Your answer should consist of the line holding "knowing what was" and all lines after it to the end of the material, copied exactly.

(INPUT MATERIAL begins)

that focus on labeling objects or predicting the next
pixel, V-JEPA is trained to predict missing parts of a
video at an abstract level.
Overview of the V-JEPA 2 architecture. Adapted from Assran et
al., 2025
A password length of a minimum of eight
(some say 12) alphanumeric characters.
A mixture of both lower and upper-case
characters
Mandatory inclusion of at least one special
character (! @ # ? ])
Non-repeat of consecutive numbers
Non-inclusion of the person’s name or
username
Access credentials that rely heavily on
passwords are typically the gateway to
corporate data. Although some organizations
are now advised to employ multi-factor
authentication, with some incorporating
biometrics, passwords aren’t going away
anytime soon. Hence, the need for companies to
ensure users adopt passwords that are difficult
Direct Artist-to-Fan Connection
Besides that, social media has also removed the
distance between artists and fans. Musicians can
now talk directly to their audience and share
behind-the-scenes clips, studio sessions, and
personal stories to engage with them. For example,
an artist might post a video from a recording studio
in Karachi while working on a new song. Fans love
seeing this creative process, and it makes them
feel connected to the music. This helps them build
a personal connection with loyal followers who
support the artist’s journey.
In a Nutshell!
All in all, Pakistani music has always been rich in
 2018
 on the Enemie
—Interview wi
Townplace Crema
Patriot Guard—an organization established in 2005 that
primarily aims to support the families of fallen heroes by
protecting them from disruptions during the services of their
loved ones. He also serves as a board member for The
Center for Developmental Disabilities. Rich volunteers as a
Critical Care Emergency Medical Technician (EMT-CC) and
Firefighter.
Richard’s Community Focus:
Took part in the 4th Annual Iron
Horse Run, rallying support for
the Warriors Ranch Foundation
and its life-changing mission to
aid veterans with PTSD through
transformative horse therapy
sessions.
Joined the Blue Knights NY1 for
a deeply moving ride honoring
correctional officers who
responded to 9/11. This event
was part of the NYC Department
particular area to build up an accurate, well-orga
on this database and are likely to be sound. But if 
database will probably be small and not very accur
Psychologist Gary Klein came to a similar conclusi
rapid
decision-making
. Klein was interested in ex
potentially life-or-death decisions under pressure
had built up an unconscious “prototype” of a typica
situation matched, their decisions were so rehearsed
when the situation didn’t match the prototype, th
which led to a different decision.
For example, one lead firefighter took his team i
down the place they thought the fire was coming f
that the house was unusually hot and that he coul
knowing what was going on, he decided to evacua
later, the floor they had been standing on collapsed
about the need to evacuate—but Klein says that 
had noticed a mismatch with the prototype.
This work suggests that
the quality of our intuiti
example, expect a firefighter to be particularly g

(INPUT MATERIAL ends)

> _EXERCISE ANSWER_
knowing what was going on, he decided to evacua
later, the floor they had been standing on collapsed
about the need to evacuate—but Klein says that 
had noticed a mismatch with the prototype.
This work suggests that
the quality of our intuiti
example, expect a firefighter to be particularly g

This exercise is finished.